╭─ Input for this task

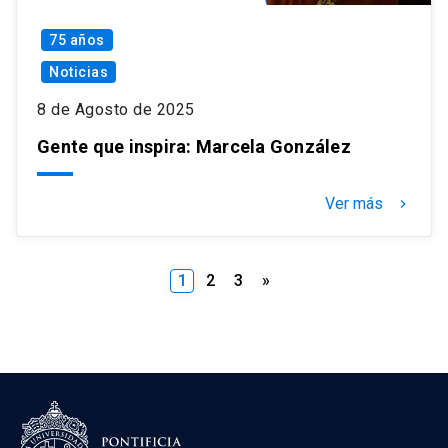
75 años
Noticias
8 de Agosto de 2025
Gente que inspira: Marcela González
Ver más
keyboard_arrow_right
Paginación
1
2
3
»
de
entradas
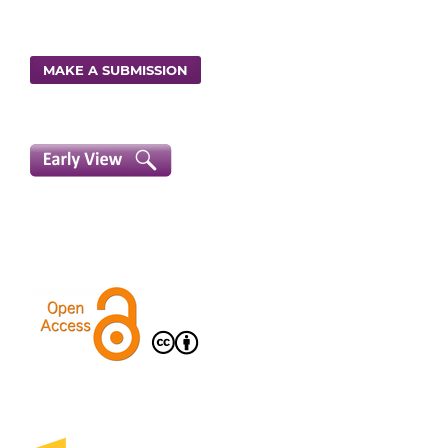
MAKE A SUBMISSION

╰─

### Prompt:
Everything from the line with "8 de Agosto de 2025" through the final line of the material is to be returned exactly, both ends included, apart from the pictures.

### Your solution:
8 de Agosto de 2025
Gente que inspira: Marcela González
Ver más
keyboard_arrow_right
Paginación
1
2
3
»
de
entradas
MAKE A SUBMISSION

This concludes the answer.